Now, like I said before, the NH-D14 is not massive, but it is big. Here I have the NH-D14 next to a standard 12oz Dr. Pepper can for a little scale. Is bigger better? Guess we will find out together.
Pulling the fans off we can get a better look at the cooler itself. This time around Noctua made the sound reducing silicon strips way beefier than in coolers past. Past strips were 1/8″ thick, and used a sticky backing to hold it to the cooler. The new ones are almost 1/2″ thick and 1/4″ wide, and pressed into the fins. The fins of the NH-D14 are a little thinner than those on the NH-U12P, but still feel very solid. I never felt like I was going to bend a fin.

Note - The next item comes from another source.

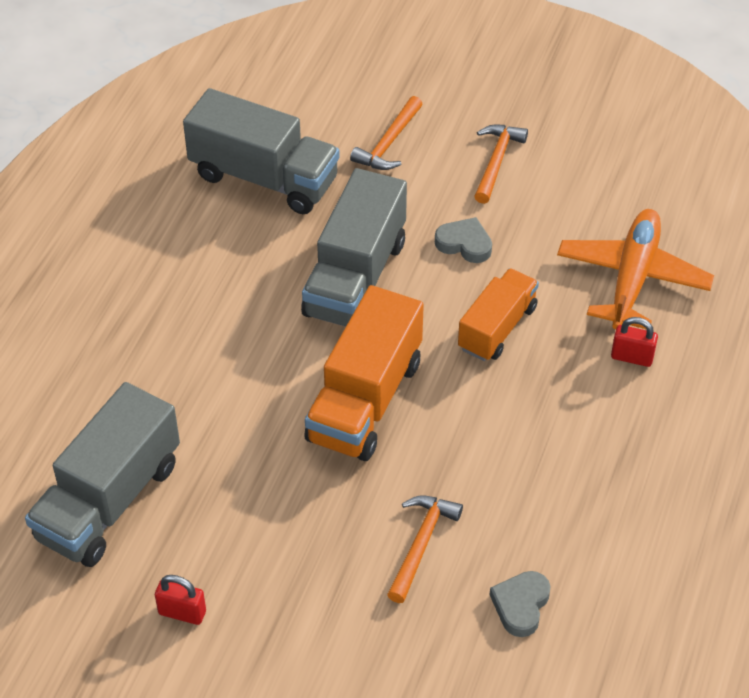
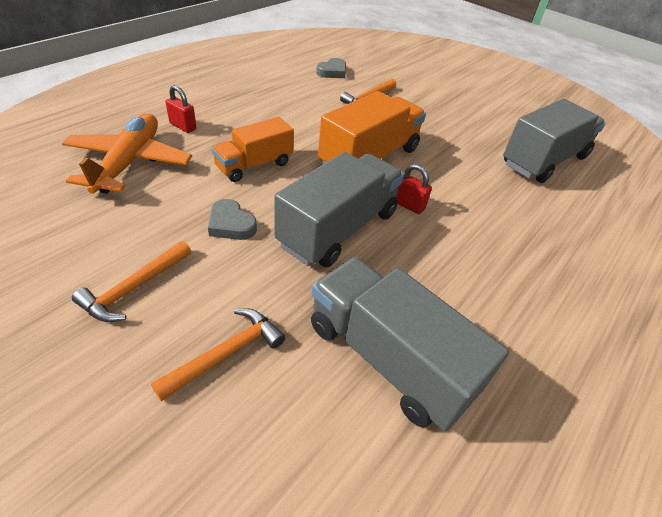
camera: 165 degrees left, 5 degrees down
red padlock [155,575,206,625] -> red padlock moved to [396,164,432,214]
orange plane [557,209,714,330] -> orange plane turned 150 degrees clockwise [62,114,192,194]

Looking closer at the top of the cooling fins the profile looks like a saw blade, and if there was a doubt as to who made the cooler, Noctua has their name and owl logo stamped into the fins.
The NH-D14 has a twin tower arrangement with 6 heatpipes, giving 12 vertical pipes for dissipating heat. With the large amount of surface area of the fins, along with the dual fans and 6 heatpipes, the NH-D14 should do very well.